Triple Threat
For 35 years, the tiled space where Marilyn Coxon began and ended her day was a master bathroom in name only. Too small (husband Al showered and shaved in the guest bathroom down the hall) and too open (the toilet was exposed), it was far from a room fit for two. Add the fact that Al and Marilyn were already into their retirement years and looking for increased accessibility—no more stepping over a tub wall to get into the shower—and it was time to flush and start fresh with all three of their bathrooms. "We had an investment that was deteriorating with age," Al says. "And it's a neighborhood where people do a lot with their homes," Marilyn adds. Having remodeled the Coxons' kitchen several years earlier, John Bick of Karr-Bick Kitchens & Baths says he "had a very good idea what they wanted before I walked into the house." After addressing accessibility concerns by widening doorways and installing a walk-in shower in the newly minted master bath, Bick turned to aesthetics, incorporating a "craftsman" design with the cabinetry. "It has a very honest, straight-line look," he says. The Coxons endured the expected knocks of remodeling during the three-month project—even taking their showers at the community center up the street—but it was worth it in the end. "You have a tendency when you live someplace for a long time to keep living with it," Marilyn says. "But then you look at it from a different perspective and realize, 'Maybe we should do something different.'"
Geometry Lessons
If you stand in the southwest corner of Jim and Karen Kaiman's master bathroom—and crane your neck a little—you can see to the opposite corner of the house. It was that sense of openness that Chuck Schumacher wanted to maintain when he undertook their bathroom remodeling project 18 months ago. Unhappy with their small shower, poor lighting and a wall that nearly cut the room in two, Jim and Karen enlisted Schumacher Kitchen & Bath Studio to spruce up the space. Chief among Jim's concerns was the shower: "It was pretty small"—try 2-feet-by-5-feet small—"and I wanted all the nozzles and gadgets." He got them. After relocating the shower to the other corner of the room, converting it to a glass-block enclosed walk-in and more than doubling its size, Schumacher outfitted it with three bodysprays, a handheld shower nozzle and a standard showerhead.
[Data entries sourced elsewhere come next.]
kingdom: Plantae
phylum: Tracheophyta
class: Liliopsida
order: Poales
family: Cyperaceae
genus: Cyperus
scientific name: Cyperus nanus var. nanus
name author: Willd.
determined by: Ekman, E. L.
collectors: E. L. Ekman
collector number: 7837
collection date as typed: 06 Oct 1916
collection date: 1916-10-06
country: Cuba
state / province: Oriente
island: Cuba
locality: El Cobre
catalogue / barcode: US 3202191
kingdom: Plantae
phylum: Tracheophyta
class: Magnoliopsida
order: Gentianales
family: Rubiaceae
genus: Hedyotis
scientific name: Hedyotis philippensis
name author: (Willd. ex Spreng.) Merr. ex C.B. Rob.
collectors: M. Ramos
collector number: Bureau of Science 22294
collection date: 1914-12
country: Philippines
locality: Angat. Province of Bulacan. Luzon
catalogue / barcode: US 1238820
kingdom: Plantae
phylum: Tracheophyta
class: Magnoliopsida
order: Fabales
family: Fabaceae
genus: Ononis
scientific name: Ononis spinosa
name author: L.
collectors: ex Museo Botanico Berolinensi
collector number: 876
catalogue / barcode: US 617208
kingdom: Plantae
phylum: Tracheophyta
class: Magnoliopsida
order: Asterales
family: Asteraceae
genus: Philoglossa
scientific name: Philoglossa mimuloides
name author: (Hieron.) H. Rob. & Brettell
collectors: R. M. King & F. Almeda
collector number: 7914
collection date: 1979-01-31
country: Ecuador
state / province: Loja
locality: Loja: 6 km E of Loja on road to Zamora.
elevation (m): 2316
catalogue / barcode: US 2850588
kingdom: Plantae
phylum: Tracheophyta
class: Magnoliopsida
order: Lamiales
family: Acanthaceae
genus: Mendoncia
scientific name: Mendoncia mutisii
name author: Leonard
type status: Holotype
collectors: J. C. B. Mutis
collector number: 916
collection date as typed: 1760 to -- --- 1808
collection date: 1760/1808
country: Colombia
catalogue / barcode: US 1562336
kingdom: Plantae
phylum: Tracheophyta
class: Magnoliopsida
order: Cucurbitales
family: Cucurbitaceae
Thanks to a restrictive existing floor plan, the rest of the privy pieces fell into place: the vanities wrapped around the unusual 135-degree corner, and the tub (now an air tub) and toilet stayed put. Schumacher was even able to keep the toilet private without sacrificing a sense of space: a half wall of glass block discreetly separates the seated from the standing.
Wide Open Spaces
Linda and Fred Berger's master bathroom used to be the place where light beams went to die. The only sources of illumination in the spacious-yet-choked room were fixtures above the his-and-her vanities, but what little light they provided was swallowed by the painted paneling on the walls, the massive brown Jacuzzi in the middle of room and the dark cabinetry throughout. Even the shower—fully enclosed and trapped in a corner—seemed to rain gloominess. The Bergers grudgingly endured the darkness and avoided the dreary bathroom whenever they could—until they discovered the colony of bees nesting in the walls. "We had to do something," Linda says. "We couldn't have lived here much longer." The first thing Dan Glidewell of Glidewell Building and Development did after prescribing a gut rehab—termites and leaks were wearing away the rest of the 27-year-old home—was raise high the roof beams in the bathroom. A larger shower complete with three bodysprays, handheld and standard showerheads and steam capabilities was next, followed by strategically placed recessed lights above the new furniture-style double vanity. The room is a virtual prism now: natural light streams in from the window above the tub and glances gently off the walls, which have been painted with a faux finish to mimic an Italian villa. Most importantly, though, it's a room where the Bergers can relax.
Light Years
What didn't Roberta Feinstein like about her master bath? Everything. Cast off into a dark corner of her sprawling Ladue ranch, it felt almost like an afterthought. "It was too small, there wasn't enough light—it wasn't attractive," she says. (She didn't even mention the sunken shower/tub combo.) Ann Kelleher doesn't pull any punches when describing her first impression of the room: "Very dated, poor use of space—awful." With a sense of what Roberta wanted ("I told them I wanted a bigger, more beautiful bathroom"), the designer from Cutter's Custom Kitchens & Baths drew up a shotgun space that would make better use of wasted square footage in the master bathroom. By knocking out a wall and extending the bathroom, Kelleher not only doubled the space but took advantage of an atrium squandered in an alcove in the bedroom. At the other end, she ditched the sunken shower/tub, installed an air tub and tricked it out with a flat-screen TV. "She got a new TV for the bedroom, and found this little one, too," Kelleher says. "That's on the list for a lot of people but the question is where to put it." The project lasted more than six months, but after waiting 25 years to take the leap, Feinstein wasn't complaining. "I wasn't really in a hurry," she says. "I was just so excited to have it done."